Russia and the Group of 20 (G-20)
In 2014, the G-7 and G-20 took different approaches to Russia's membership after the country made military incursions into Ukraine and eventually annexed the Ukrainian territory of Crimea. G-7, which Russia had formally joined in 1998 to create the G-8, suspended the country's membership in the group; Russia subsequently decided to formally leave the G-8 in 2017.
Though Australia, host of the 2014 G-20 summit in Brisbane, proposed to ban Russia from the summit over its role, Russia has remained a member of the larger group, in part because of strong support from Brazil, India, and China, who together with Russia are collectively known as the BRIC nations.
The debate over Russia's membership in the G-20 was renewed in March 2022 following its invasion of Ukraine. While attending G7 and NATO summits in Brussels on March 24, President Biden called for Russia's expulsion from the group. But Russian officials insisted Vladimir Putin would attend the G-20 summit scheduled to take place in Indonesia in November.
Membership of the Group of 20 (G-20)
Along with the members of the G-7, 12 other nations currently comprise the G-20: Argentina, Australia, Brazil, China, India, Indonesia, Mexico, Russia, Saudi Arabia, South Africa, South Korea, and Turkey.
In addition, the G-20 invites guest countries to attend their events. Spain is invited permanently as is the current chair of the Association of Southeast Asian Nations (ASEAN); two African countries (the chair of the African Union and a representative of the New Partnership for Africa's Development) and at least one country invited by the presidency, usually from its own region.
International organizations such as the International Monetary Fund, the World Bank, the United Nations, the Financial Stability Board, and the World Trade Organization also attend the summits.
The work of ensuring the continuity of the G-20 is handled by a "Troika," represented by the country that holds the Presidency, its predecessor, and its successor.
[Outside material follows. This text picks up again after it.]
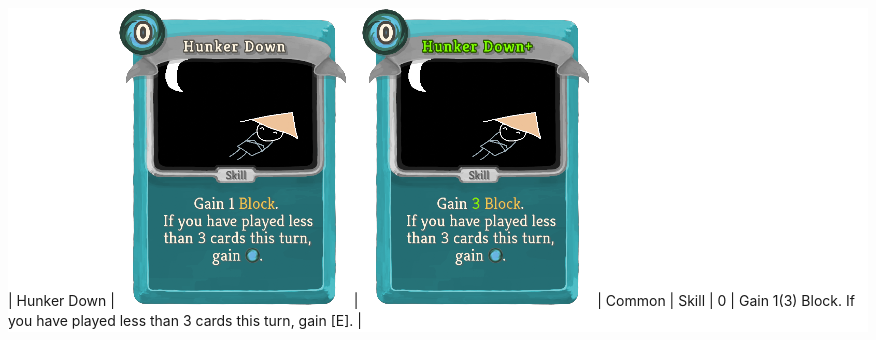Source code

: | Hunker Down | ![](small-card-images/HunkerDown.png) | ![](small-card-images/HunkerDownPlus.png) | Common | Skill | 0 | Gain 1(3) Block. If you have played less than 3 cards this turn, gain [E]. |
The current Troika countries include Italy, Indonesia, and India.
The G-20 has been criticized for lack of transparency, encouraging trade agreements that strengthen large corporations, being slow to combat climate change, and failing to address social inequality and global threats to democracy.
Criticism of the Group of 20 (G-20)
Since its inception, some of the G-20's operations have drawn controversy. Concerns include transparency and accountability, with critics calling attention to the absence of a formal charter for the group and the fact that some of the most important G-20 meetings are held behind closed doors.
Some of the group's policy prescriptions have also been unpopular, especially with liberal groups. Protests at the group's summits have, among other criticisms, accused the G-20 of encouraging trade agreements that strengthen large corporations, of being delinquent in combating climate change, and in failing to address social inequality and global threats to democracy.
The G-20's membership policies have come under fire, too. Critics say the group is overly restrictive, and its practice of adding guests, such as those from African countries, is little more than a token effort to make the G-20 reflective of the world's economic diversity. Former U.S. President Barack Obama noted the challenge of determining who can join such a powerful group: "Everybody wants the smallest possible group that includes them. So, if they're the 21st largest nation in the world, they want the G-21, and think it's highly unfair if they have been cut out."